When the pandemic arrived, I decided to grab time by the forelock, to no longer simply sit looking at these objects of a past that I had lost, but to finally pursue my long-time dream of completing a PhD in History. I enrolled at the University of Johannesburg under the supervision of the wonderful Cape historian, Gerald Groenewald. I had originally wanted to explore natural history in some way, but was not quite certain how. Gerald very kindly pointed me in the direction of Zacharias Wagenaer who had been the second commander of the Cape after Jan van Riebeeck.
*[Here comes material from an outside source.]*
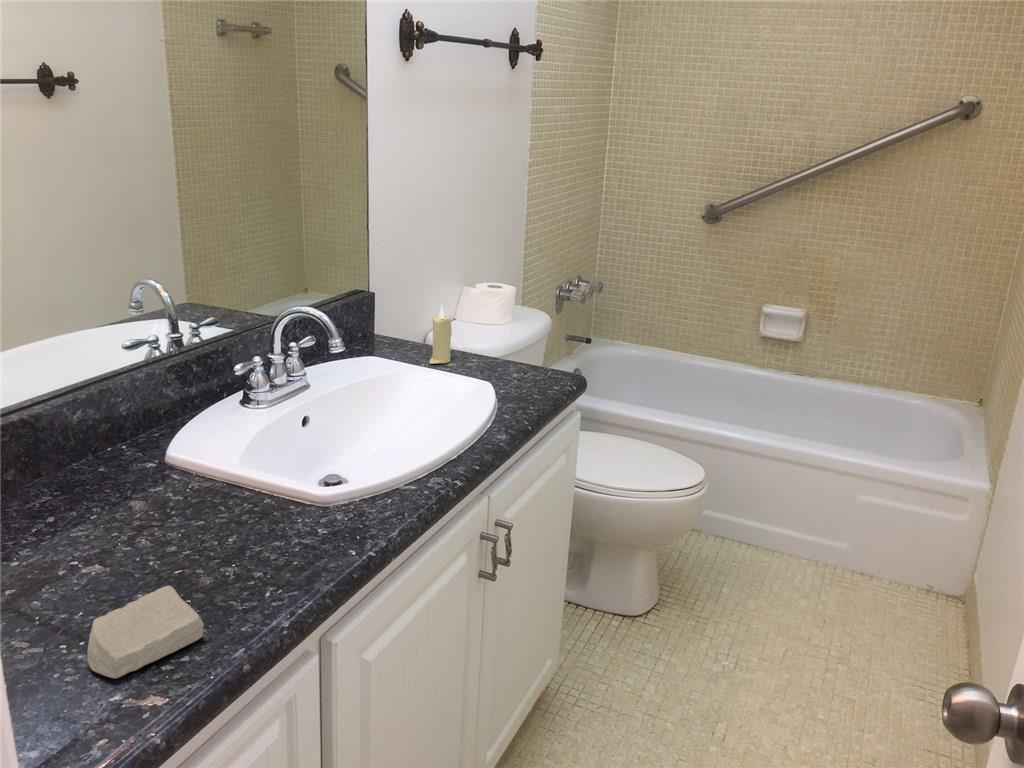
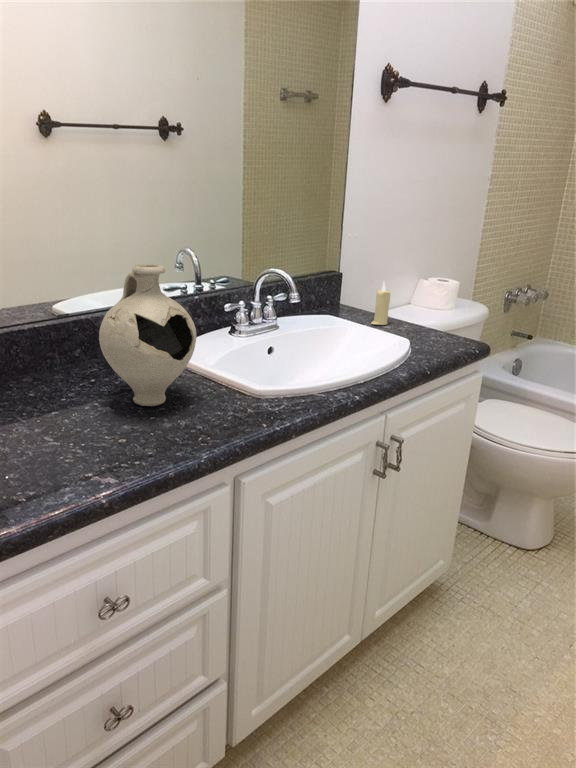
decorative vase: none [71,335,231,553] -> present [99,264,196,406]
soap bar: present [88,586,204,678] -> none [80,418,151,464]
I was astounded when he told me that Wagenaer had started his career in the Dutch West India Company in Brazil, as I had been unaware of the Dutch presence in Brazil before that. He also informed me that Wagenaer had produced a book of paintings and descriptions of flora and fauna in Brazil, entitled Thier Buch. I began to read about this man with interest, marveling at his drawings of animals, some of which I had encountered, some of them not (after all, Brazil is a massive country and Wagenaer and I had lived in very different parts). Yet, despite the matter of time and distance, there was something strangely comforting in learning about his experiences and of trying to imagine his difficult ocean passage to Pernambuco, of his being confronted with diseases, of his encounters in a new land, with new people, new ways of being and thinking, his ordeals due to a general lack of food and supplies. Though our experiences were clearly very different, reading about his made me feel less lonely, less like I was stagnating in a faraway place without an idea of what my future would hold. It was, in its own muted way, my own adventure.

Anteater

Drawing and description of a tamandua (anteater) by Zacharias Wagenaer in his Thier Buch. I was fortunate enough to see one early one morning while I was walking the dogs.

I read, too, of his further journeys, of how after leaving Brazil he joined the VOC and travelled all over the Dutch empire, including Japan, where he served as opperhoofd of the Dutch factory at Deshima in 1657 and 1659. There he was involved in trying to encourage Japanese production of replica Chinese porcelain. In the process, he learned a great deal about the subject, knowledge which he took with him a few years later when he became commander at the Cape of Good Hope and encouraged the production of pottery there.

It was then that I remembered the book on ceramics that I had been awarded in 1994. I dug it out (by now it was in storage, as we had moved away from the idyllic nature reserve in Goiania and into the cement- and tar-filled urban jungle of Sao Paulo due to circumstances related to the pandemic). Simply holding it in my hands once more, this treasured possession that I had never read, brought back to me memories of my old friend, Dr Sleigh, and of those happy afternoons when I would visit him and wander through the Education Museum, those days when history was brought alive all around me and I felt the thrill of possibility for my own future. I remembered walking across the stage to receive the book at prizegiving, my father’s pride, his comment that it was a very special book, I remembered wrapping it in bubble-wrap before it was boxed and shipped to Brazil, making sure that it would be safe and come to no harm. I began to feel, once more, that decades-old thrill, to feel that I could, yes I could, be part of bringing history to life.

Shortly thereafter, I joined the VOC Foundation and found myself reunited with Dr Sleigh, digitally across this distance. Dear Dr Sleigh, who looks the same as he did all those years ago, wearing the same baggy jersey, his hair as unkempt as ever. There is comfort in that too, as though I have stepped into that museum again, aged 9, and come home to not only myself but to a sense of wonder and purpose.